Disney made a splash the other week when they announced they would bundle Hulu and ESPN Plus with their new Disney Plus streaming service, launching in November of this year, all for a monthly price of $12.99. The price of this bundle alone--to say nothing of vanilla Disney Plus' base price of $6.99--is enough to make streaming competitors like Netflix and Amazon look like money-grubbing crooks for providing unending hours of quality content for absurdly reasonable prices. However, if you're one of the people still thinking you'd rather use that $7 to buy a burger from Chili's that you only eat half of and give the rest to your dachshund whose substantial belly leaves striping on the carpet so it looks like a newly mown football field, then you're in luck, because Disney just announced their newest pricing tier, called the Disney First plan.
Customers who opt into the Disney First plan get the Disney Plus service for only $3.99 per month, or $34.99 for those who opt to pay for a year at a time. All Disney requires in order to be eligible for this plan is for customers to sign over their first born child. The child will be legally adopted by the Disney corporation for potential involvement in future entertainment properties or employment in theme parks. This new price is by far the lowest of any comparable paid streaming services on the market today, and what parent wouldn't revel in the idea of seeing their genetic material on the next Disney channel teenage wizard show or starring in Guardians of the Galaxy 12?
The plan is able to be shared by all members of your immediate family, which becomes quite the deal once that second kid comes along. However, once a child turns 18, they are no longer eligible to share their family's plan. If they want to receive the discounted price, they'll have to sign the first child contract themselves.

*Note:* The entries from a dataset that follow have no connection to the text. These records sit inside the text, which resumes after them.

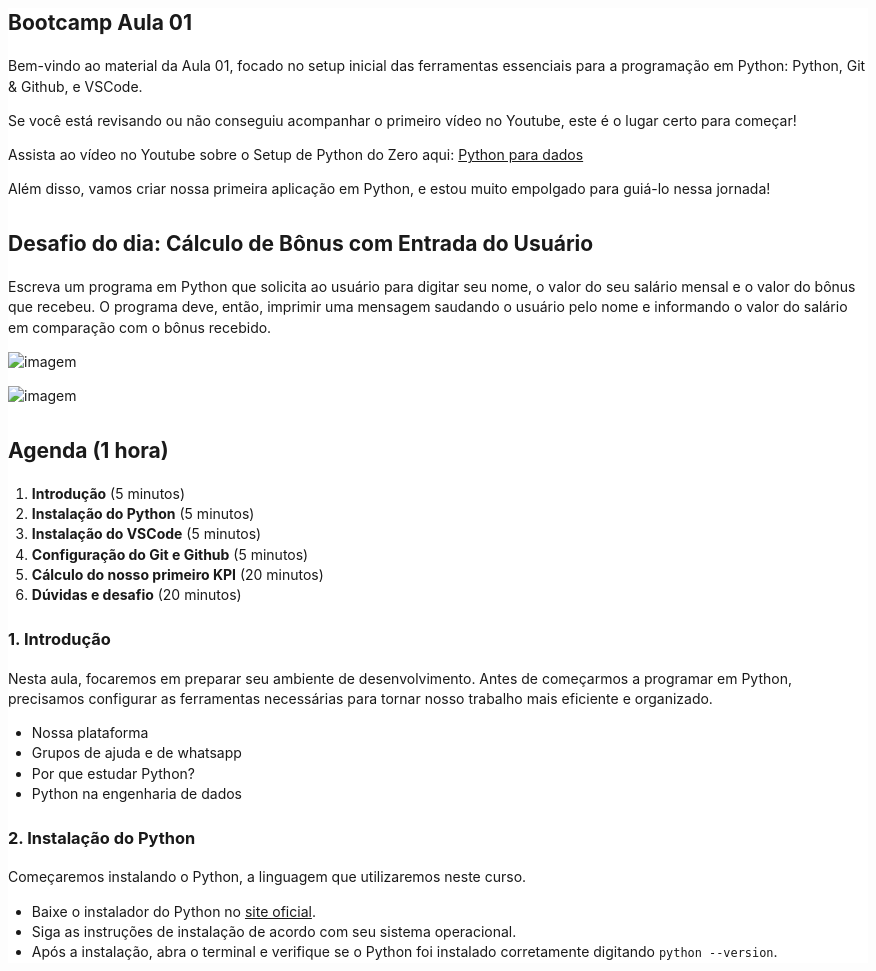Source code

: ## Bootcamp Aula 01

Bem-vindo ao material da Aula 01, focado no setup inicial das ferramentas essenciais para a programação em Python: Python, Git & Github, e VSCode.

Se você está revisando ou não conseguiu acompanhar o primeiro vídeo no Youtube, este é o lugar certo para começar!

Assista ao vídeo no Youtube sobre o Setup de Python do Zero aqui: [Python para dados](https://youtu.be/-M4pMd2yQOM?si=HVY3EDLt6aApJRG5)

Além disso, vamos criar nossa primeira aplicação em Python, e estou muito empolgado para guiá-lo nessa jornada!

## Desafio do dia: Cálculo de Bônus com Entrada do Usuário

Escreva um programa em Python que solicita ao usuário para digitar seu nome, o valor do seu salário mensal e o valor do bônus que recebeu. O programa deve, então, imprimir uma mensagem saudando o usuário pelo nome e informando o valor do salário em comparação com o bônus recebido.

![imagem](https://github.com/user-attachments/assets/84bb6a1b-ceed-4f04-abc6-70ccc482ed13)

![imagem](https://github.com/user-attachments/assets/5943adc9-917a-4287-ad08-ef82df4dd9ca)

## Agenda (1 hora)

1. **Introdução** (5 minutos)
2. **Instalação do Python** (5 minutos)
3. **Instalação do VSCode** (5 minutos)
4. **Configuração do Git e Github** (5 minutos)
5. **Cálculo do nosso primeiro KPI** (20 minutos)
6. **Dúvidas e desafio** (20 minutos)

### 1. Introdução 

Nesta aula, focaremos em preparar seu ambiente de desenvolvimento. Antes de começarmos a programar em Python, precisamos configurar as ferramentas necessárias para tornar nosso trabalho mais eficiente e organizado.

- Nossa plataforma
- Grupos de ajuda e de whatsapp
- Por que estudar Python?
- Python na engenharia de dados

### 2. Instalação do Python

Começaremos instalando o Python, a linguagem que utilizaremos neste curso.

* Baixe o instalador do Python no [site oficial](https://www.python.org/).
* Siga as instruções de instalação de acordo com seu sistema operacional.
* Após a instalação, abra o terminal e verifique se o Python foi instalado corretamente digitando `python --version`.

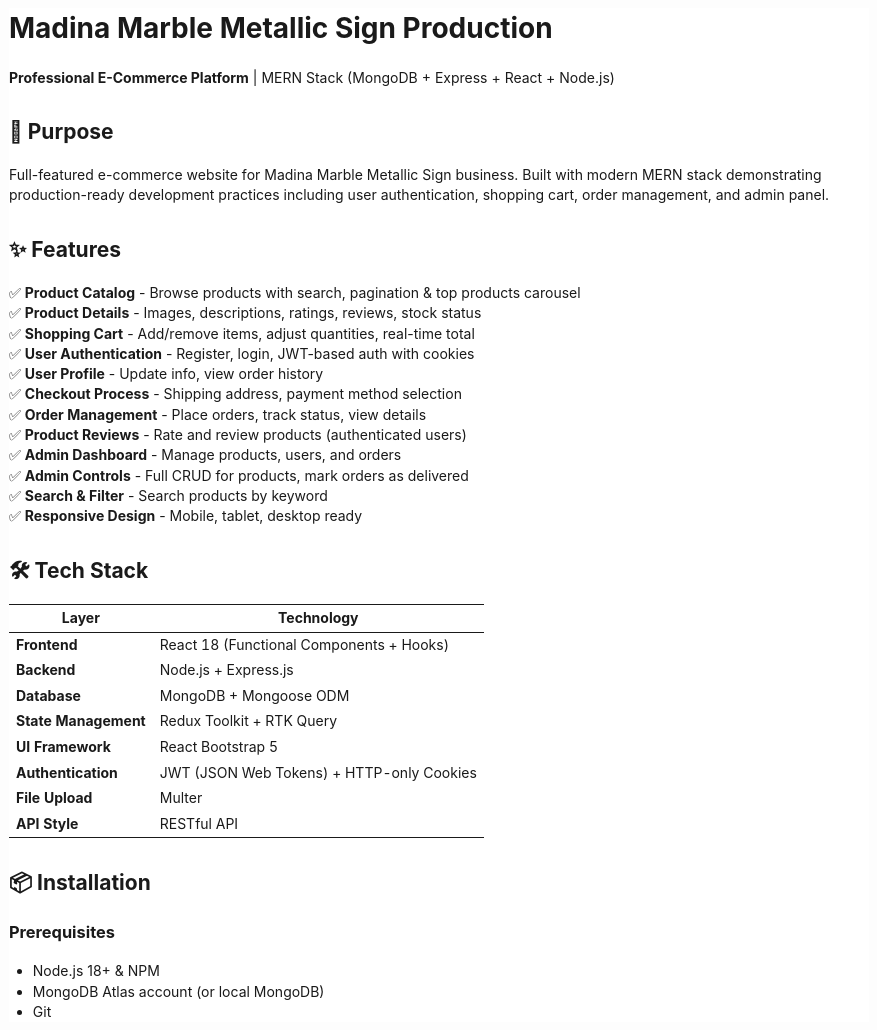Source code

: # Madina Marble Metallic Sign Production

**Professional E-Commerce Platform** | MERN Stack (MongoDB + Express + React + Node.js)

## 🎯 Purpose

Full-featured e-commerce website for Madina Marble Metallic Sign business. Built with modern MERN stack demonstrating production-ready development practices including user authentication, shopping cart, order management, and admin panel.

## ✨ Features

✅ **Product Catalog** - Browse products with search, pagination & top products carousel  
✅ **Product Details** - Images, descriptions, ratings, reviews, stock status  
✅ **Shopping Cart** - Add/remove items, adjust quantities, real-time total  
✅ **User Authentication** - Register, login, JWT-based auth with cookies  
✅ **User Profile** - Update info, view order history  
✅ **Checkout Process** - Shipping address, payment method selection  
✅ **Order Management** - Place orders, track status, view details  
✅ **Product Reviews** - Rate and review products (authenticated users)  
✅ **Admin Dashboard** - Manage products, users, and orders  
✅ **Admin Controls** - Full CRUD for products, mark orders as delivered  
✅ **Search & Filter** - Search products by keyword  
✅ **Responsive Design** - Mobile, tablet, desktop ready

## 🛠️ Tech Stack

| Layer | Technology |
|-------|-----------|
| **Frontend** | React 18 (Functional Components + Hooks) |
| **Backend** | Node.js + Express.js |
| **Database** | MongoDB + Mongoose ODM |
| **State Management** | Redux Toolkit + RTK Query |
| **UI Framework** | React Bootstrap 5 |
| **Authentication** | JWT (JSON Web Tokens) + HTTP-only Cookies |
| **File Upload** | Multer |
| **API Style** | RESTful API |

## 📦 Installation

### Prerequisites

- Node.js 18+ & NPM
- MongoDB Atlas account (or local MongoDB)
- Git
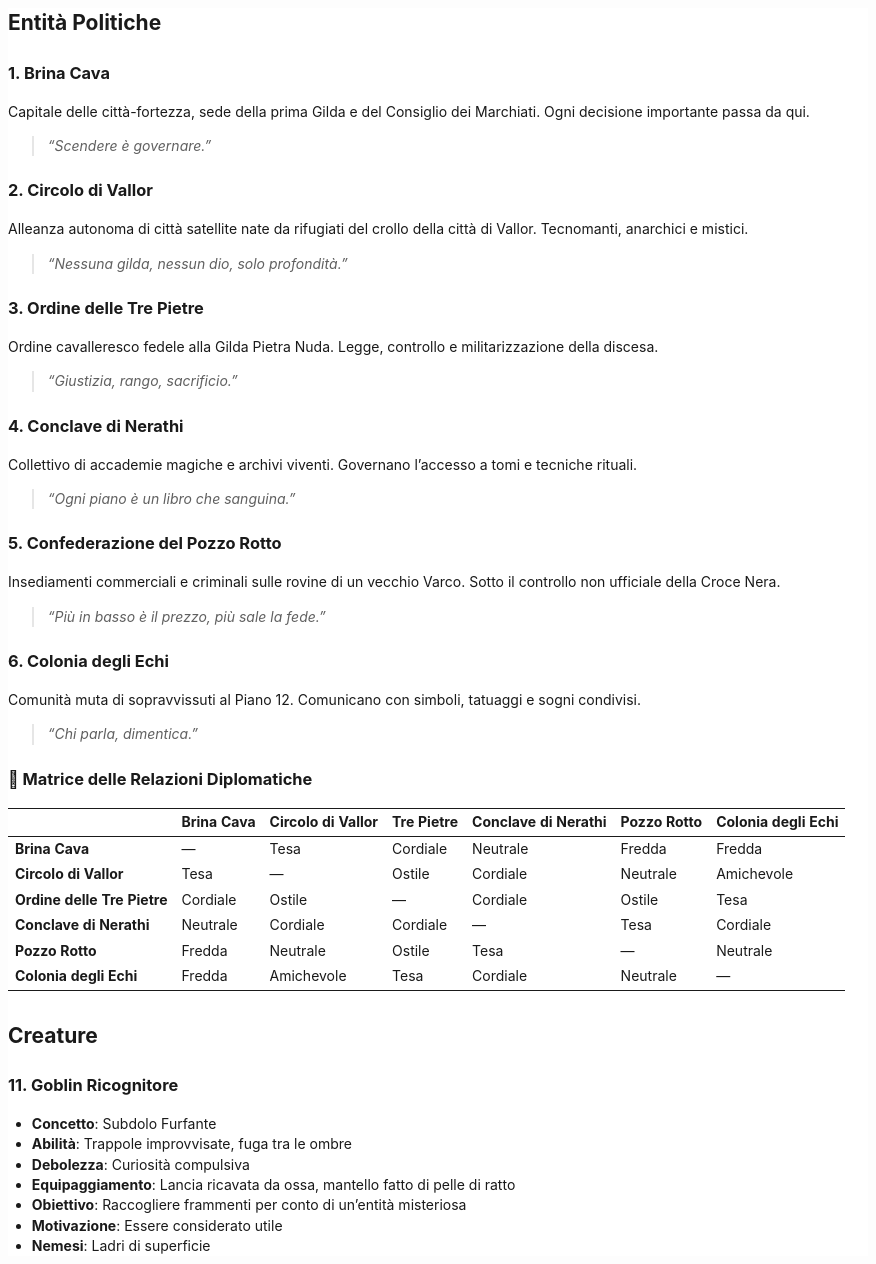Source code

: ## Entità Politiche

### 1. **Brina Cava**  
Capitale delle città-fortezza, sede della prima Gilda e del Consiglio dei Marchiati. Ogni decisione importante passa da qui.  
> *“Scendere è governare.”*

### 2. **Circolo di Vallor**  
Alleanza autonoma di città satellite nate da rifugiati del crollo della città di Vallor. Tecnomanti, anarchici e mistici.  
> *“Nessuna gilda, nessun dio, solo profondità.”*

### 3. **Ordine delle Tre Pietre**  
Ordine cavalleresco fedele alla Gilda Pietra Nuda. Legge, controllo e militarizzazione della discesa.  
> *“Giustizia, rango, sacrificio.”*

### 4. **Conclave di Nerathi**  
Collettivo di accademie magiche e archivi viventi. Governano l’accesso a tomi e tecniche rituali.  
> *“Ogni piano è un libro che sanguina.”*

### 5. **Confederazione del Pozzo Rotto**  
Insediamenti commerciali e criminali sulle rovine di un vecchio Varco. Sotto il controllo non ufficiale della Croce Nera.  
> *“Più in basso è il prezzo, più sale la fede.”*

### 6. **Colonia degli Echi**  
Comunità muta di sopravvissuti al Piano 12. Comunicano con simboli, tatuaggi e sogni condivisi.  
> *“Chi parla, dimentica.”*

### 🤝 Matrice delle Relazioni Diplomatiche

|                            | Brina Cava | Circolo di Vallor | Tre Pietre | Conclave di Nerathi | Pozzo Rotto | Colonia degli Echi |
|----------------------------|------------|--------------------|------------|----------------------|-------------|---------------------|
| **Brina Cava**             | —          | Tesa               | Cordiale   | Neutrale             | Fredda      | Fredda              |
| **Circolo di Vallor**      | Tesa       | —                  | Ostile     | Cordiale             | Neutrale    | Amichevole          |
| **Ordine delle Tre Pietre**| Cordiale   | Ostile             | —          | Cordiale             | Ostile      | Tesa                |
| **Conclave di Nerathi**    | Neutrale   | Cordiale           | Cordiale   | —                    | Tesa        | Cordiale            |
| **Pozzo Rotto**            | Fredda     | Neutrale           | Ostile     | Tesa                 | —           | Neutrale            |
| **Colonia degli Echi**     | Fredda     | Amichevole         | Tesa       | Cordiale             | Neutrale    | —                   |

## Creature

### **11. Goblin Ricognitore**  
- **Concetto**: Subdolo Furfante  
- **Abilità**: Trappole improvvisate, fuga tra le ombre  
- **Debolezza**: Curiosità compulsiva  
- **Equipaggiamento**: Lancia ricavata da ossa, mantello fatto di pelle di ratto  
- **Obiettivo**: Raccogliere frammenti per conto di un’entità misteriosa  
- **Motivazione**: Essere considerato utile  
- **Nemesi**: Ladri di superficie
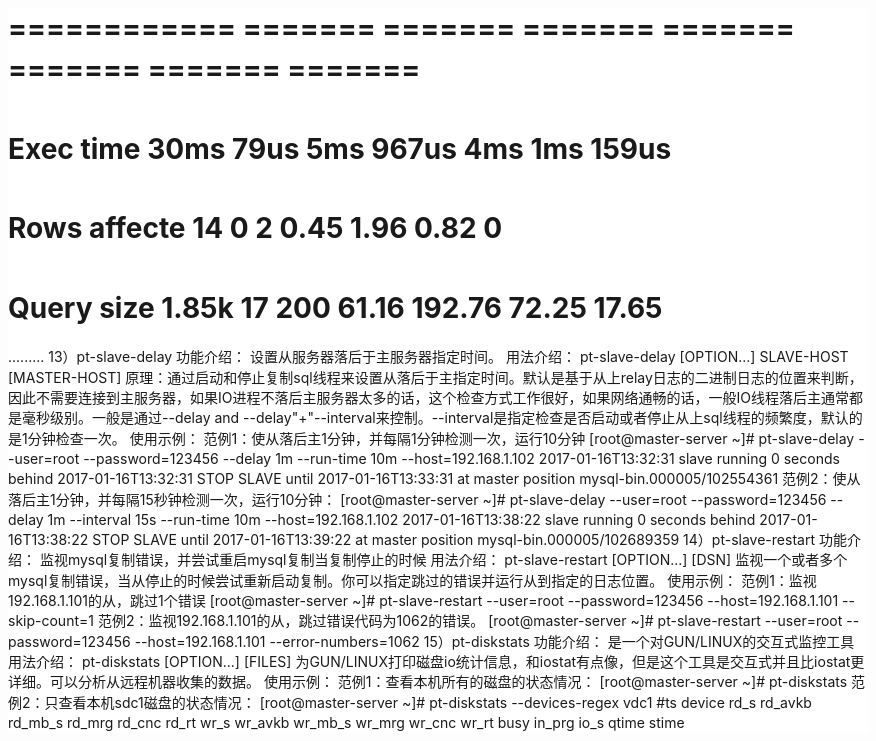 # ============     ======= ======= ======= ======= ======= ======= =======
# Exec time           30ms    79us     5ms   967us     4ms     1ms   159us
# Rows affecte          14       0       2    0.45    1.96    0.82       0
# Query size         1.85k      17     200   61.16  192.76   72.25   17.65
.........
13）pt-slave-delay
功能介绍：
设置从服务器落后于主服务器指定时间。
用法介绍：
pt-slave-delay [OPTION...] SLAVE-HOST [MASTER-HOST]
原理：通过启动和停止复制sql线程来设置从落后于主指定时间。默认是基于从上relay日志的二进制日志的位置来判断，因此不需要连接到主服务器，如果IO进程不落后主服务器太多的话，这个检查方式工作很好，如果网络通畅的话，一般IO线程落后主通常都是毫秒级别。一般是通过--delay and --delay"+"--interval来控制。--interval是指定检查是否启动或者停止从上sql线程的频繁度，默认的是1分钟检查一次。
使用示例：
范例1：使从落后主1分钟，并每隔1分钟检测一次，运行10分钟
[root@master-server ~]# pt-slave-delay --user=root --password=123456 --delay 1m --run-time 10m --host=192.168.1.102
2017-01-16T13:32:31 slave running 0 seconds behind
2017-01-16T13:32:31 STOP SLAVE until 2017-01-16T13:33:31 at master position mysql-bin.000005/102554361
范例2：使从落后主1分钟，并每隔15秒钟检测一次，运行10分钟：
[root@master-server ~]# pt-slave-delay --user=root --password=123456 --delay 1m --interval 15s --run-time 10m --host=192.168.1.102
2017-01-16T13:38:22 slave running 0 seconds behind
2017-01-16T13:38:22 STOP SLAVE until 2017-01-16T13:39:22 at master position mysql-bin.000005/102689359
14）pt-slave-restart
功能介绍：
监视mysql复制错误，并尝试重启mysql复制当复制停止的时候
用法介绍：
pt-slave-restart [OPTION...] [DSN]
监视一个或者多个mysql复制错误，当从停止的时候尝试重新启动复制。你可以指定跳过的错误并运行从到指定的日志位置。
使用示例：
范例1：监视192.168.1.101的从，跳过1个错误
[root@master-server ~]# pt-slave-restart --user=root --password=123456 --host=192.168.1.101 --skip-count=1
范例2：监视192.168.1.101的从，跳过错误代码为1062的错误。
[root@master-server ~]# pt-slave-restart --user=root --password=123456 --host=192.168.1.101 --error-numbers=1062
15）pt-diskstats
功能介绍：
是一个对GUN/LINUX的交互式监控工具
用法介绍：
pt-diskstats [OPTION...] [FILES]
为GUN/LINUX打印磁盘io统计信息，和iostat有点像，但是这个工具是交互式并且比iostat更详细。可以分析从远程机器收集的数据。
使用示例：
范例1：查看本机所有的磁盘的状态情况：
[root@master-server ~]# pt-diskstats
范例2：只查看本机sdc1磁盘的状态情况：
[root@master-server ~]# pt-diskstats  --devices-regex vdc1
  #ts device    rd_s rd_avkb rd_mb_s rd_mrg rd_cnc   rd_rt    wr_s wr_avkb wr_mb_s wr_mrg wr_cnc   wr_rt busy in_prg    io_s  qtime stime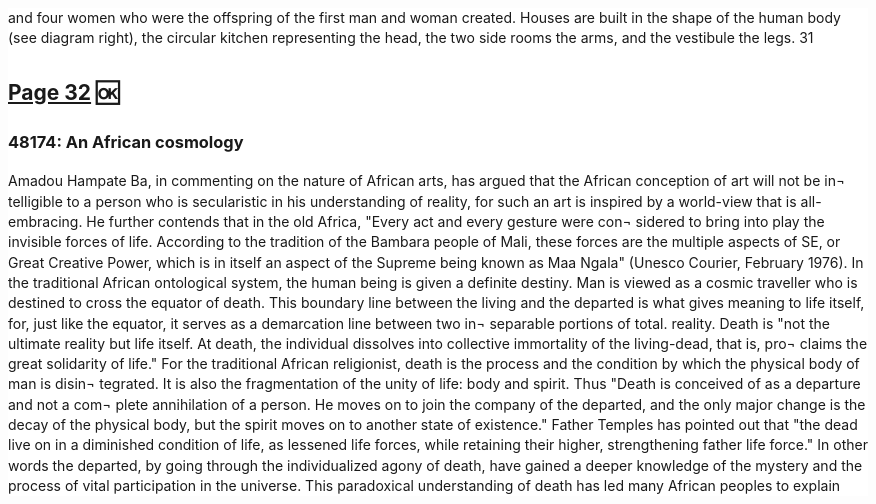 and four women who were the
offspring of the first man and woman
created. Houses are built in the shape
of the human body (see diagram right),
the circular kitchen representing the
head, the two side rooms the arms, and
the vestibule the legs.
31
## [Page 32](https://demo.humlab.umu.se/courier/074798engo.pdf#page=32) 🆗
### 48174: An African cosmology
Amadou Hampate Ba, in commenting on
the nature of African arts, has argued that
the African conception of art will not be in¬
telligible to a person who is secularistic in his
understanding of reality, for such an art is
inspired by a world-view that is all-
embracing.
He further contends that in the old Africa,
"Every act and every gesture were con¬
sidered to bring into play the invisible forces
of life. According to the tradition of the
Bambara people of Mali, these forces are the
multiple aspects of SE, or Great Creative
Power, which is in itself an aspect of the
Supreme being known as Maa Ngala"
(Unesco Courier, February 1976).
In the traditional African ontological
system, the human being is given a definite
destiny. Man is viewed as a cosmic traveller
who is destined to cross the equator of
death. This boundary line between the living
and the departed is what gives meaning to
life itself, for, just like the equator, it serves
as a demarcation line between two in¬
separable portions of total. reality. Death is
"not the ultimate reality but life itself. At
death, the individual dissolves into collective
immortality of the living-dead, that is, pro¬
claims the great solidarity of life."
For the traditional African religionist,
death is the process and the condition by
which the physical body of man is disin¬
tegrated. It is also the fragmentation of the
unity of life: body and spirit. Thus "Death is
conceived of as a departure and not a com¬
plete annihilation of a person. He moves on
to join the company of the departed, and the
only major change is the decay of the
physical body, but the spirit moves on to
another state of existence."
Father Temples has pointed out that "the
dead live on in a diminished condition of life,
as lessened life forces, while retaining their
higher, strengthening father life force." In
other words the departed, by going through
the individualized agony of death, have
gained a deeper knowledge of the mystery
and the process of vital participation in the
universe.
This paradoxical understanding of death
has led many African peoples to explain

Before you ask: yes, the child must be unborn before you sign up for the plan, otherwise you won't be eligible for the lower rate. They'll also be keeping an extensive DNA archive, so if you thought you could cheat the system and get a second discount by signing over a second child, you'll be sorely disappointed.
When asked, a Disney spokesperson did state that they are considering the idea of offering an intermediate rate plan in exchange for children under two years of age, who they still consider to be "adequately impressionable."